American restaurant franchise

Beef O'Brady's (styled as Beef 'O' Brady's Family Sports Restaurant) is an American restaurant franchise, established in 1985 by Jim Mellody in Brandon, Florida, and headquartered in Tampa.

==History==
Jim Mellody moved from his native Pennsylvania to Florida in 1971, and tried numerous restaurant ideas before hitting on the concept of a family-friendly Irish pub (serving no hard liquor). He founded Beef O'Brady's in 1985. In 1998, Mellody sold most of his interest to Family Sports Concepts Inc., headed by Chuck Winship, but retained an interest in 13 locations. Franchising started in 1998, and by August 2000, it had grown to 40 locations.

When Mellody died in November 2002, the chain had grown to 88 locations within seven southeastern states.

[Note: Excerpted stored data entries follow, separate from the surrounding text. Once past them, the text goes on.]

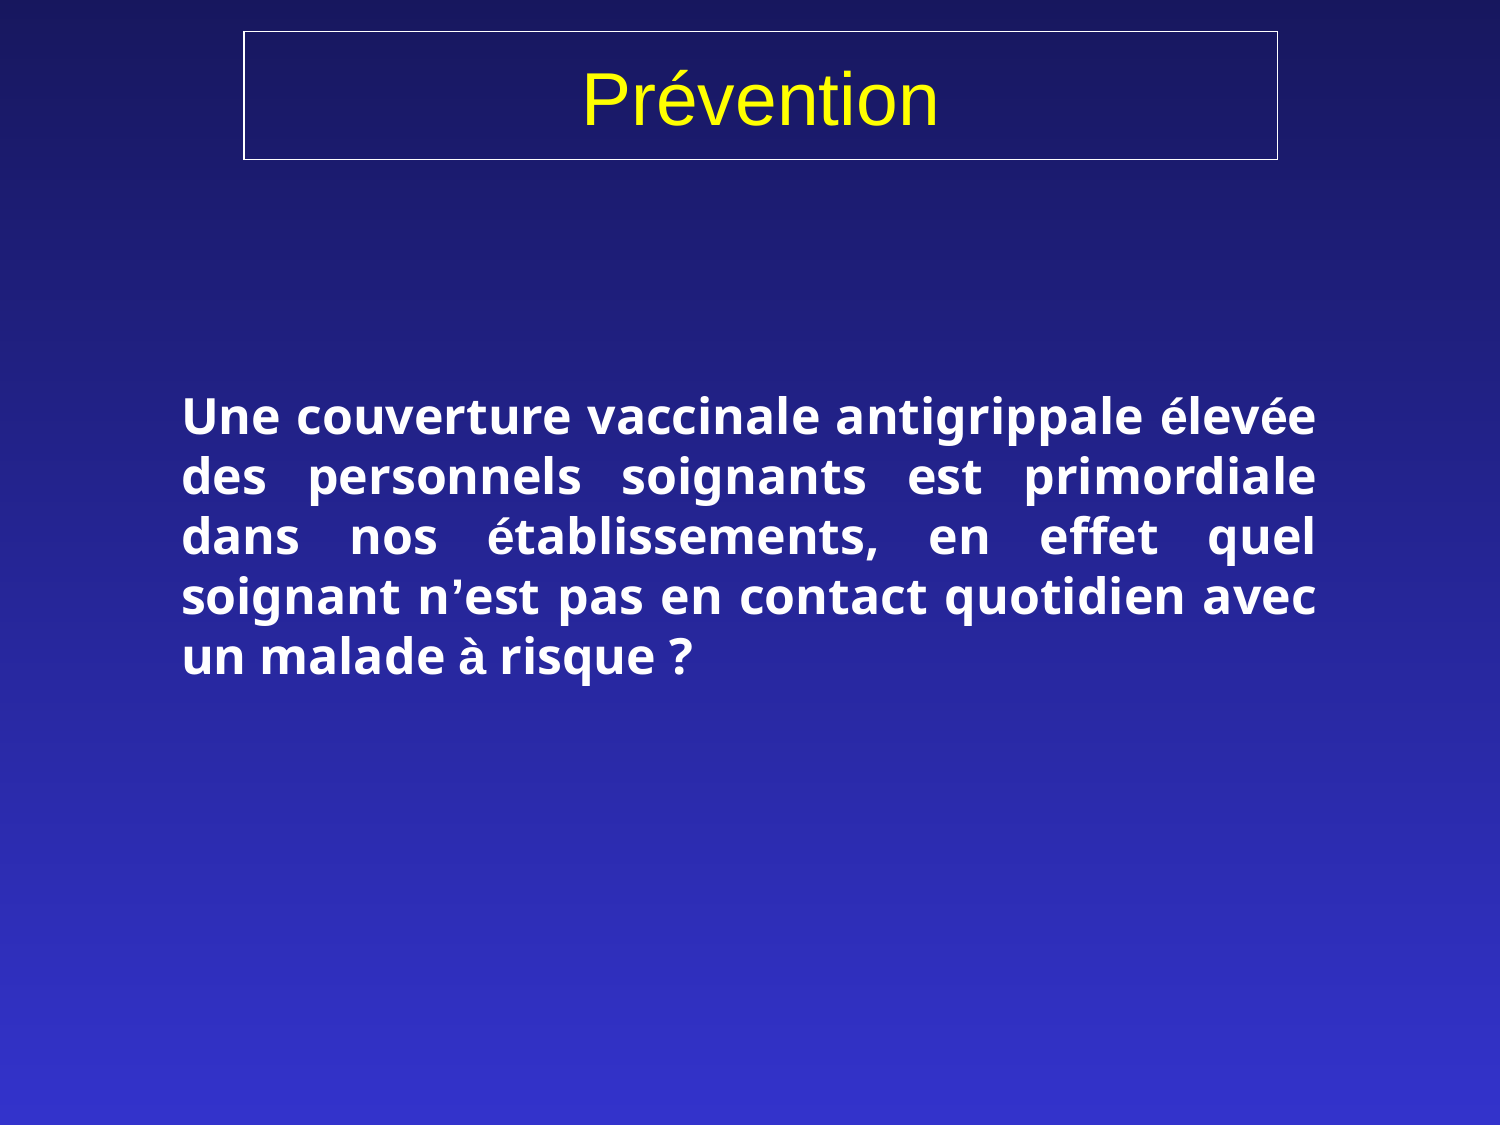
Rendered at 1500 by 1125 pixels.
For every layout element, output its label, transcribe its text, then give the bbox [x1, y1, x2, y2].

text_box Une couverture vaccinale antigrippale élevée des personnels soignants est primordiale dans nos établissements, en effet quel soignant n’est pas en contact quotidien avec un malade à risque ? [166, 377, 1332, 692]
title Prévention [243, 31, 1278, 160]
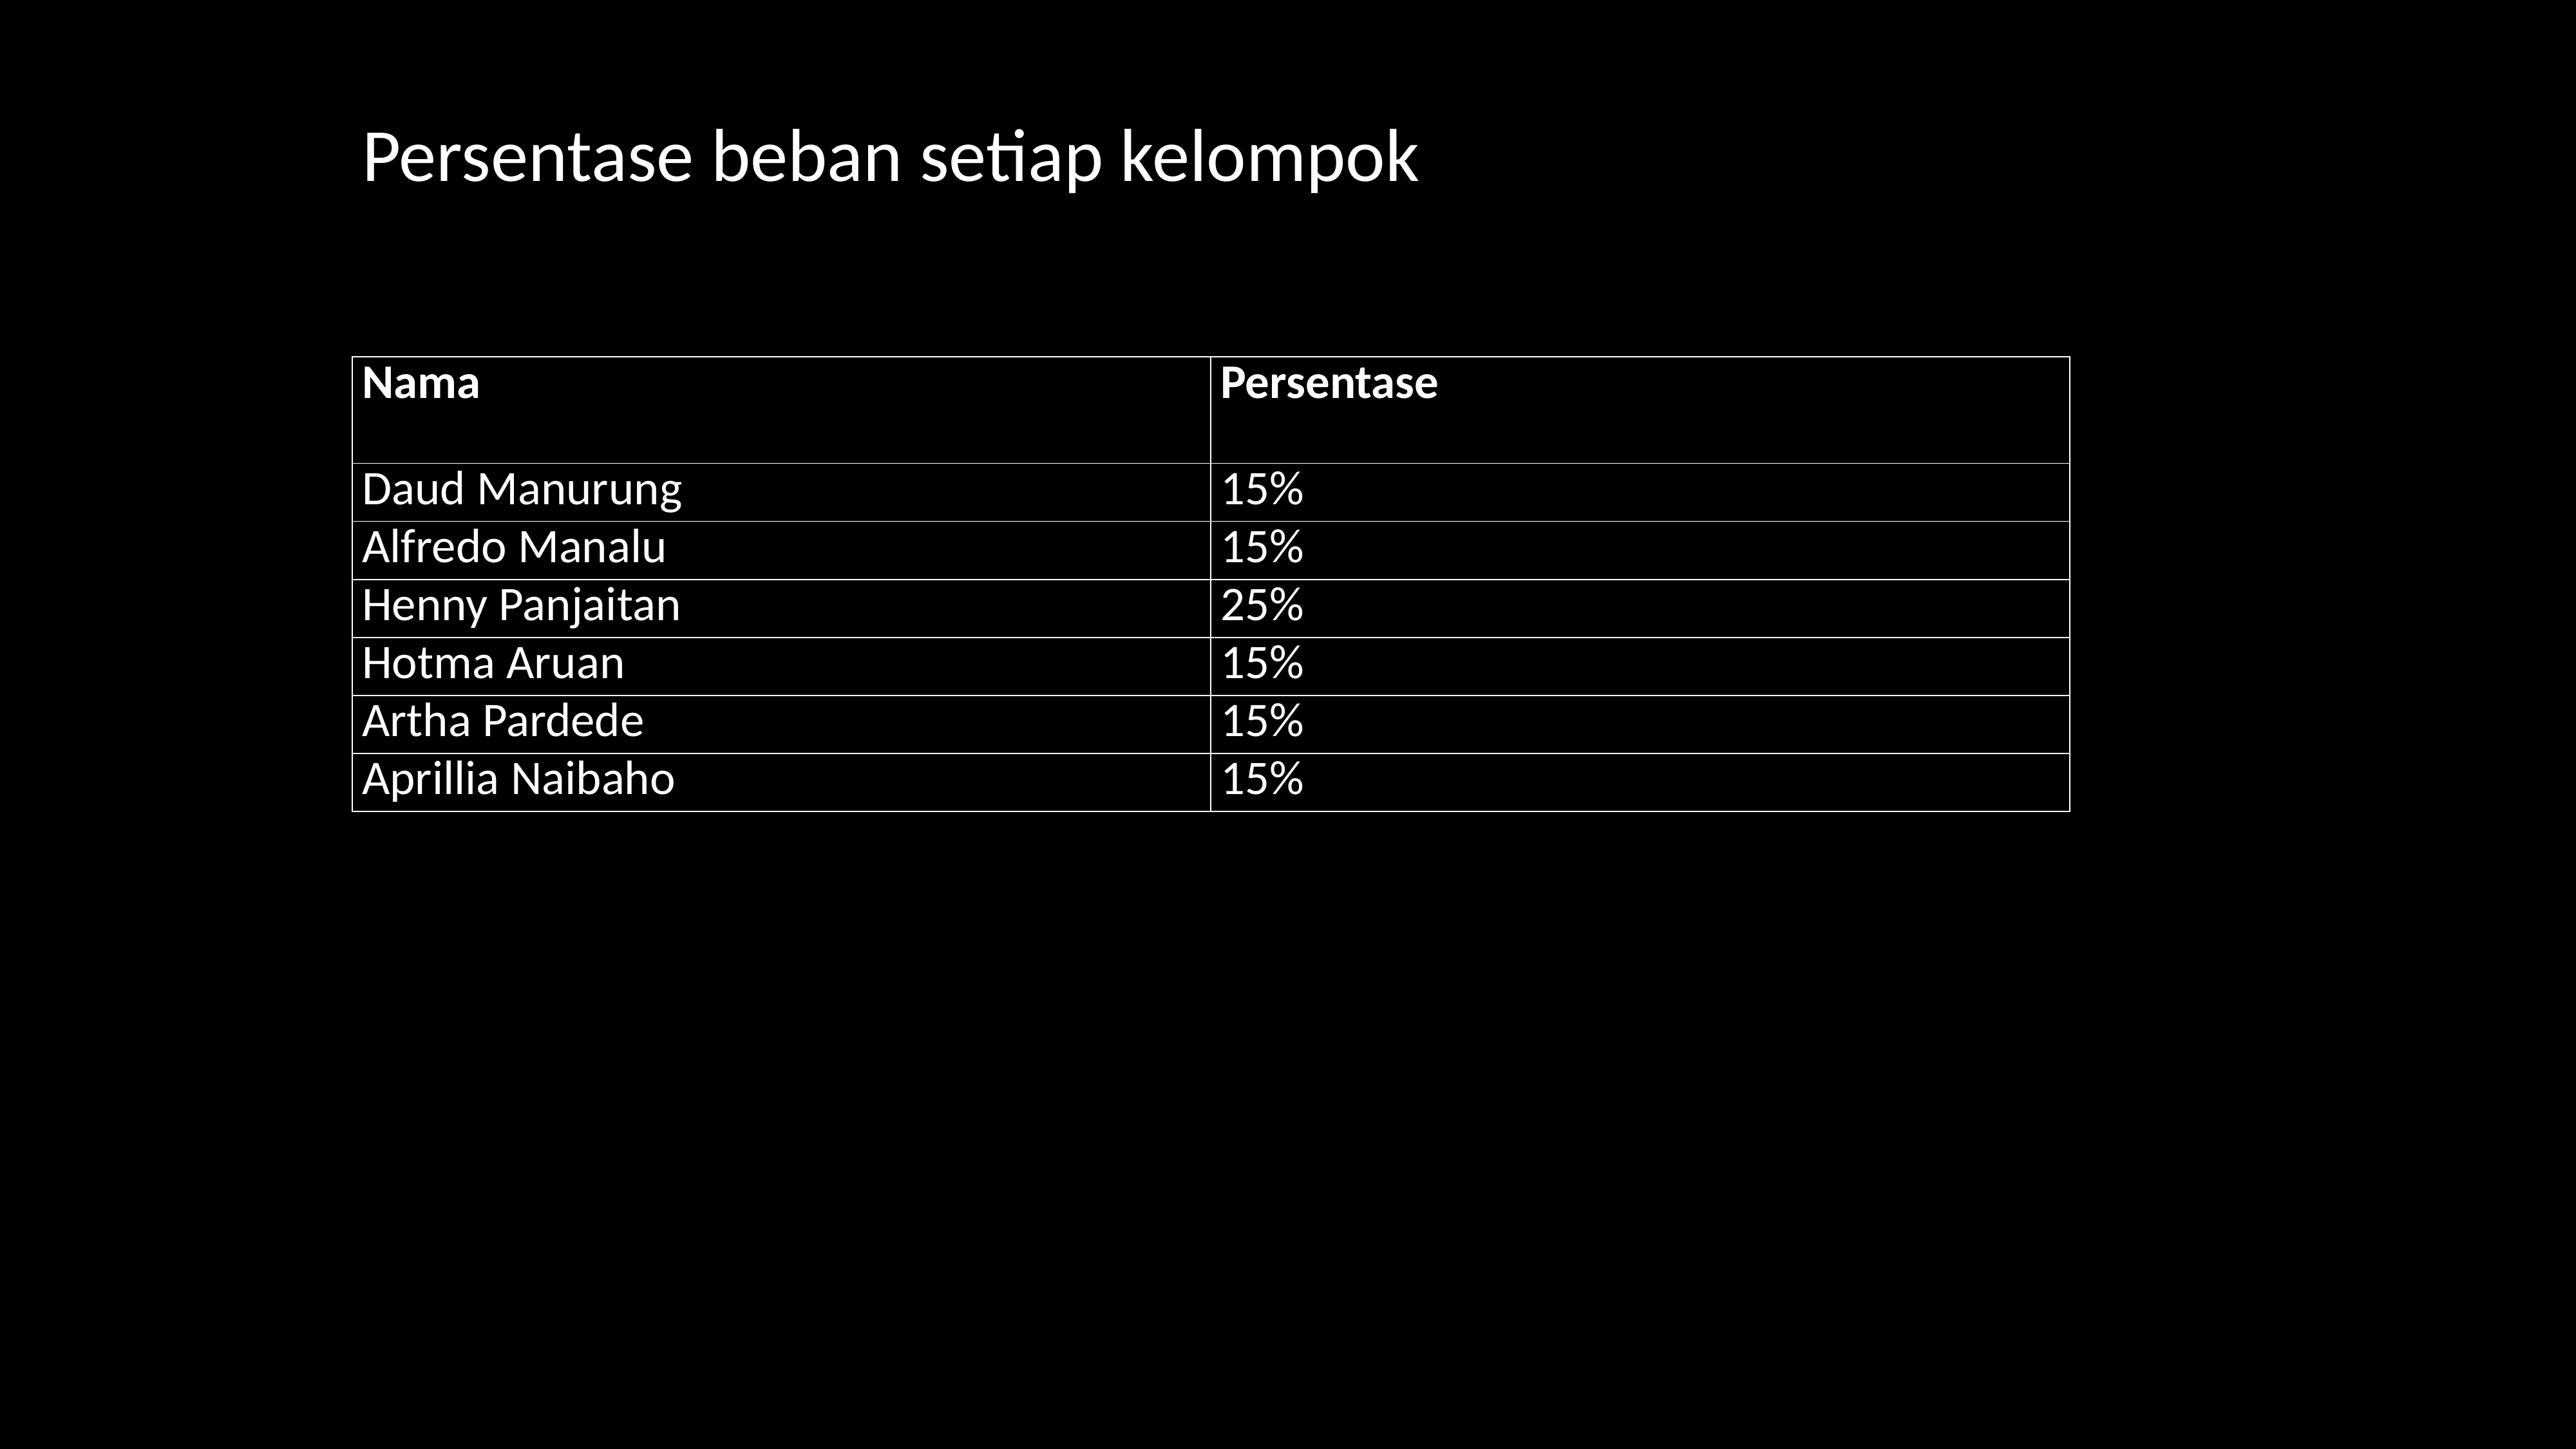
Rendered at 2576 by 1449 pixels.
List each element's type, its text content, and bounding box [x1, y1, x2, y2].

table_cell 15% [1211, 638, 2069, 695]
list Persentase beban setiap kelompok [352, 111, 2224, 1344]
table_cell 15% [1211, 754, 2069, 811]
table_cell 15% [1211, 464, 2069, 521]
table_cell 25% [1211, 580, 2069, 637]
table_cell 15% [1211, 696, 2069, 753]
table_cell Hotma Aruan [353, 638, 1210, 695]
table_header Nama [353, 357, 1210, 463]
table_cell Alfredo Manalu [353, 522, 1210, 579]
table_cell Aprillia Naibaho [353, 754, 1210, 811]
table_cell Artha Pardede [353, 696, 1210, 753]
table_cell 15% [1211, 522, 2069, 579]
table_cell Henny Panjaitan [353, 580, 1210, 637]
table_header Persentase [1211, 357, 2069, 463]
table_cell Daud Manurung [353, 464, 1210, 521]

After Mellody's death, what had been his remaining interest in the company was bought out, and by December 2005 there were 183 locations in 19 states. As of 2009, Mellody's daughter still ran the original Brandon location.

In early 2010, CEO Chuck Winship retired and was replaced by Chris Elliott, a former executive of Cinnabon and Church's Chicken; at that time, the company had approximately 245 locations, down from a high of approximately 270. As of September 2019, the number of locations had dropped to 150, with 26 of those company-owned and operated.

===Bowl game sponsorship 2009–2013===
In 2009, the company became the title sponsor of the St. Petersburg Bowl, an annual college football bowl game held at Tropicana Field in St. Petersburg, Florida. That year's game was officially named the "St. Petersburg Bowl presented by Beef 'O' Brady's". The game was then renamed as the "Beef 'O' Brady's Bowl" for four years (2010–2013). In 2014, the game reverted to one of its former names, and in 2017 became the Gasparilla Bowl once again. (It was originally called the MagicJack Bowl prior to that.)